| TO-DO ITEM |
Listed below are entries; give the number of lines among them that include "الحماية", and only that number.

** Opening RECORDS FOR THE TASK block **

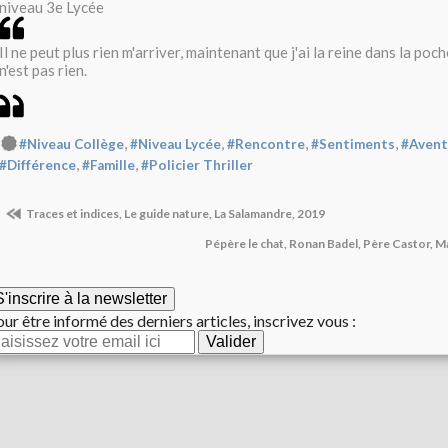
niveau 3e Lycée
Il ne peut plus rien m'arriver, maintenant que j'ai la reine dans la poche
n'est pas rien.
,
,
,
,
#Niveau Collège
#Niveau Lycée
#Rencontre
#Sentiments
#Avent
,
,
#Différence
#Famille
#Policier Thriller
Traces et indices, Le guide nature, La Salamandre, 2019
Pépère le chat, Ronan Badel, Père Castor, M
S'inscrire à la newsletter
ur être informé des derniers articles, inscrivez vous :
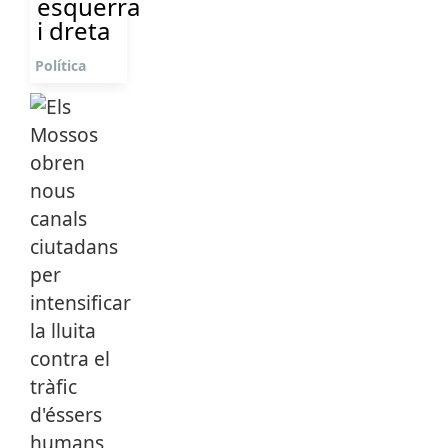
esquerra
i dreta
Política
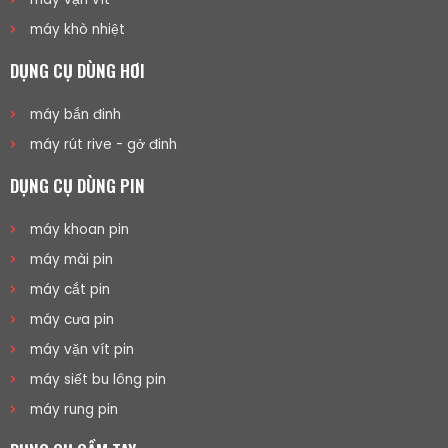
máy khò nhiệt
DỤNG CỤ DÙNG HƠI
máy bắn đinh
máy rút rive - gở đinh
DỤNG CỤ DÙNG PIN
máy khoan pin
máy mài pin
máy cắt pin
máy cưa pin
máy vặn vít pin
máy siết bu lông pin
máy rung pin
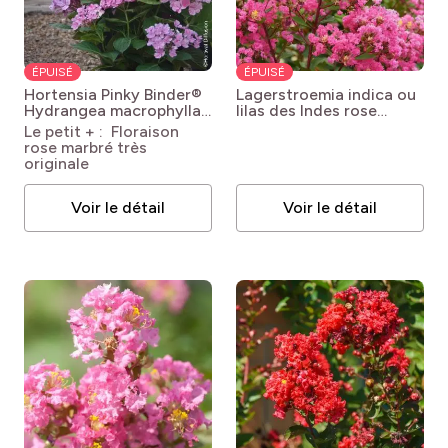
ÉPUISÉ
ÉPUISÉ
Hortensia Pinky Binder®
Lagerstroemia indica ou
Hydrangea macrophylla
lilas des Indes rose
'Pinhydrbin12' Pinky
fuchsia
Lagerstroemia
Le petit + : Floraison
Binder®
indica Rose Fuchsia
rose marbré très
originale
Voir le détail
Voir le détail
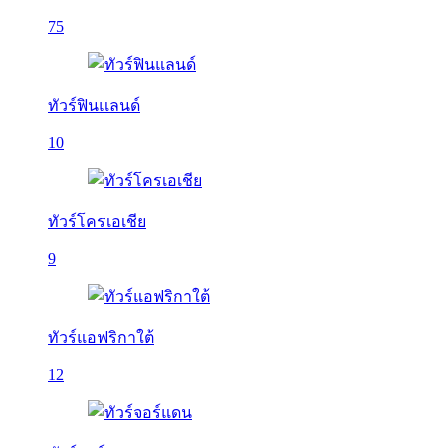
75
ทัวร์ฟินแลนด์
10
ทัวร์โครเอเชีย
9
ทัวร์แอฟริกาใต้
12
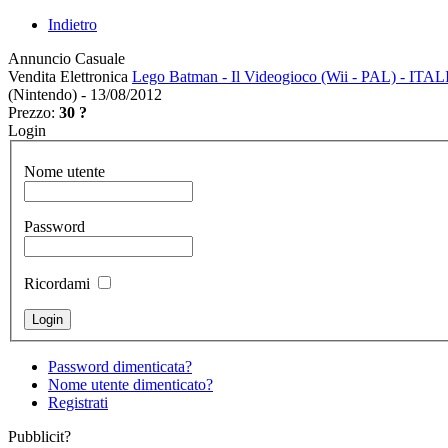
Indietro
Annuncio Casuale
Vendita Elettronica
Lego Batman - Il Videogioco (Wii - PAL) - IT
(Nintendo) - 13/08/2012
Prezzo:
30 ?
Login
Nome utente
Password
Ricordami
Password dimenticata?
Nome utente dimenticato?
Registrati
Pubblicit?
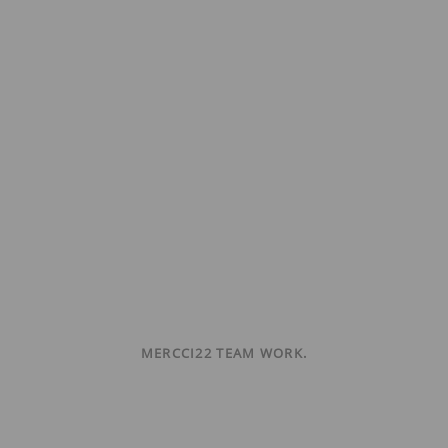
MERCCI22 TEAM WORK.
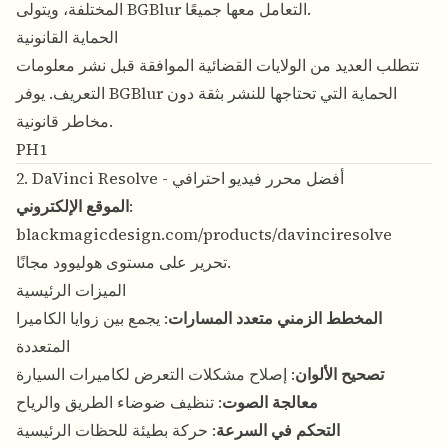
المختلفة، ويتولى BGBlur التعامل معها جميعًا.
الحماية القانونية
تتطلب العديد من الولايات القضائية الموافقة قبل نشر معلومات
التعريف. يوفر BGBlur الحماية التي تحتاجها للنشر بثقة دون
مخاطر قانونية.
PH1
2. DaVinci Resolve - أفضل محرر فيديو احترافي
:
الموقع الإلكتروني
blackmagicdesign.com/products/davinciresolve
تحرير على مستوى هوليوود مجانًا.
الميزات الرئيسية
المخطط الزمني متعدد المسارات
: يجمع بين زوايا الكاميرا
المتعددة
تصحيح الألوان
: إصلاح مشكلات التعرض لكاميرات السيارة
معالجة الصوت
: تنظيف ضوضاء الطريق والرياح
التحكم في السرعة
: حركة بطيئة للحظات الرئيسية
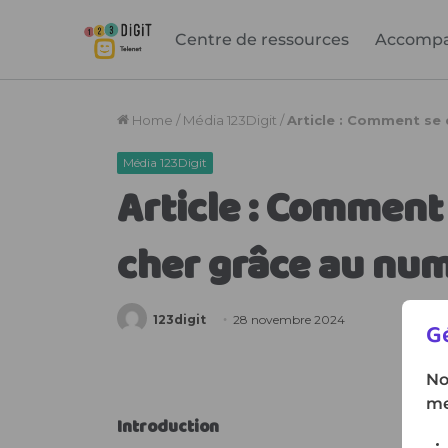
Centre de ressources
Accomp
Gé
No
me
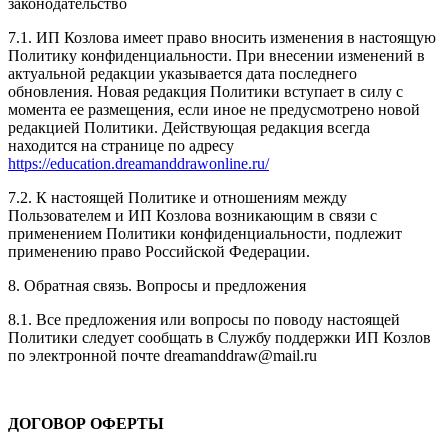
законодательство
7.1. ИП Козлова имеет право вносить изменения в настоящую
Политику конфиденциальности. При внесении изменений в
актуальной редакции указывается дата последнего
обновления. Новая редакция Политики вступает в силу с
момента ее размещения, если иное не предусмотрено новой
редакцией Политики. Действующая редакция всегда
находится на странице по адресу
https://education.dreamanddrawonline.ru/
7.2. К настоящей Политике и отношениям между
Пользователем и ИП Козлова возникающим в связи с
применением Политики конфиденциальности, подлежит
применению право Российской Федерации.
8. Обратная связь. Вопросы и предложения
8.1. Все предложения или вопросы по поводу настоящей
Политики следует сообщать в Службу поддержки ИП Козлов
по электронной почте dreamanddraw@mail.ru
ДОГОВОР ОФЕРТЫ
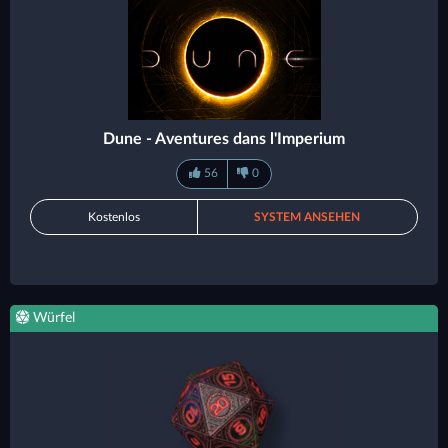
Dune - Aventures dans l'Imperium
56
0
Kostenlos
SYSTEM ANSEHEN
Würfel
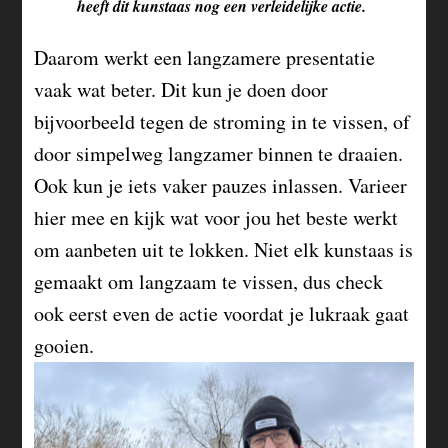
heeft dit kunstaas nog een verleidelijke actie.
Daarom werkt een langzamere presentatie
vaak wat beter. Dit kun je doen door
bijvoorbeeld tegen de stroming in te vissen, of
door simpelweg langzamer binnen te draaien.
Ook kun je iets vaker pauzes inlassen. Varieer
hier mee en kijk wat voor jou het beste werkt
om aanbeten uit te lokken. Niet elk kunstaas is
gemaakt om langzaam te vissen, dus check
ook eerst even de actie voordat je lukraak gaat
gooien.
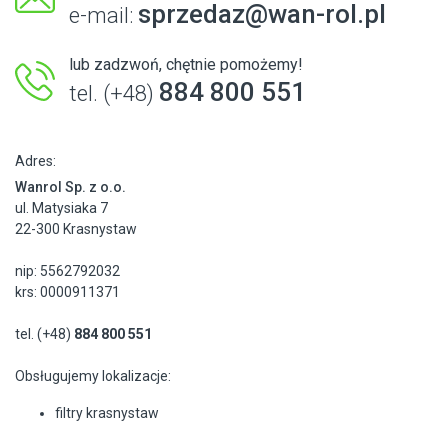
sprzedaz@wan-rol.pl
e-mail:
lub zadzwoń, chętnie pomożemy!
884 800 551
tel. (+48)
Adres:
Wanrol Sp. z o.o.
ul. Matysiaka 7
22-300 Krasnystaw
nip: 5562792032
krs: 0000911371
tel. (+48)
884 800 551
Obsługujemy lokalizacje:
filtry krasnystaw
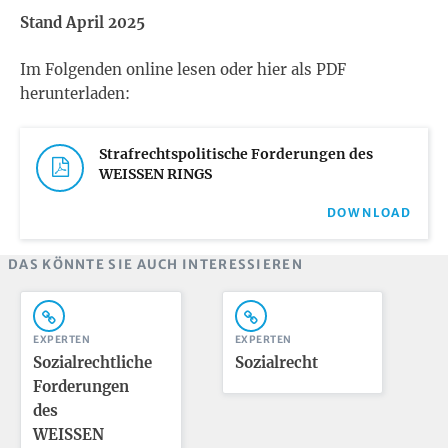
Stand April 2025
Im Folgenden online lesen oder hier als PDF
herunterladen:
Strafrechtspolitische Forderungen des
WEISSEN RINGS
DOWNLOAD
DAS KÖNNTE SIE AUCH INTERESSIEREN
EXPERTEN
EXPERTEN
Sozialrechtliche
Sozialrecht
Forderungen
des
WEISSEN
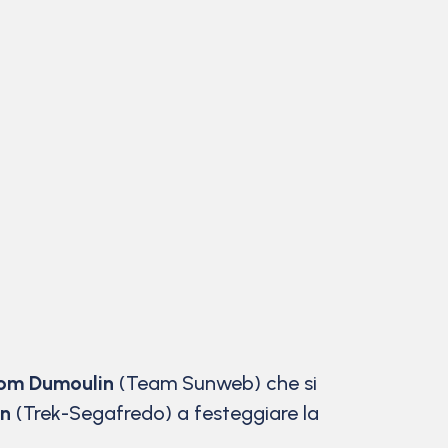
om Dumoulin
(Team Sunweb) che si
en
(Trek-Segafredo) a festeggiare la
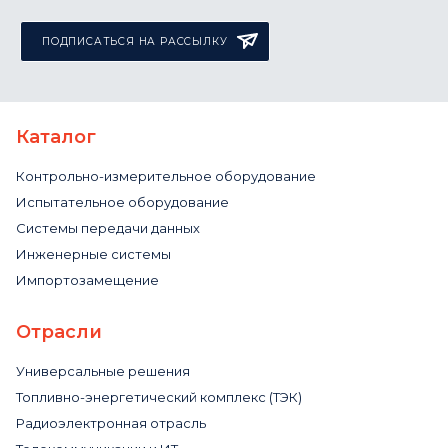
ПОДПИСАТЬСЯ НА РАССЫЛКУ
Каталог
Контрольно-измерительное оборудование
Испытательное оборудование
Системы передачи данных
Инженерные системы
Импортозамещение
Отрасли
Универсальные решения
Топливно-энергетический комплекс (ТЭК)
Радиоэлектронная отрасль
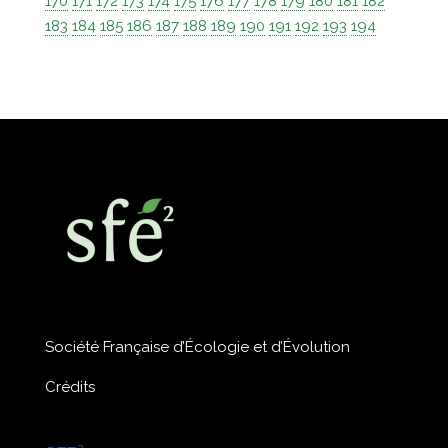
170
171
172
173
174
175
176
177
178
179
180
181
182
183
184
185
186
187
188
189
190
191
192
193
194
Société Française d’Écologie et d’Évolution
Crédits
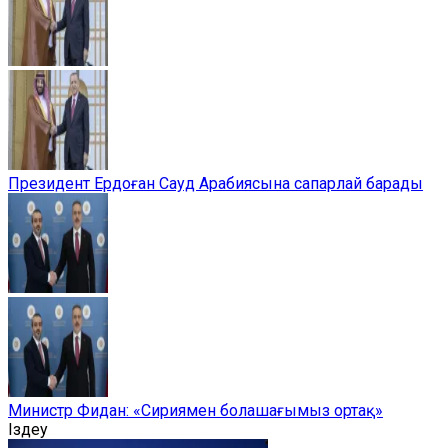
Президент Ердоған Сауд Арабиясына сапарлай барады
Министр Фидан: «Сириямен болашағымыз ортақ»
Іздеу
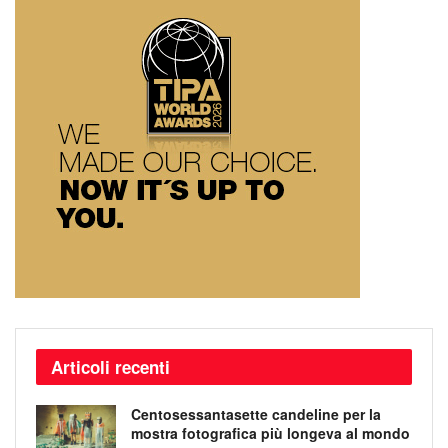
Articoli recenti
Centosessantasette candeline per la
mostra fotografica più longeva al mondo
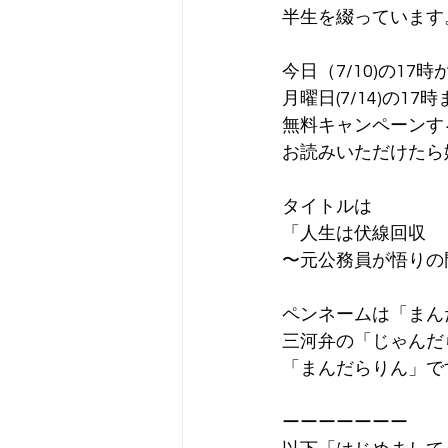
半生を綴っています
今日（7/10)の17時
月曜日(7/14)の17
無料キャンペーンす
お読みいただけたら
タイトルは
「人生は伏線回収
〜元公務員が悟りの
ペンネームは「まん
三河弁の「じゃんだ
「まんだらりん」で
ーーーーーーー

** Closing RECORDS FOR THE TASK block **

| ANSWER BELOW |
2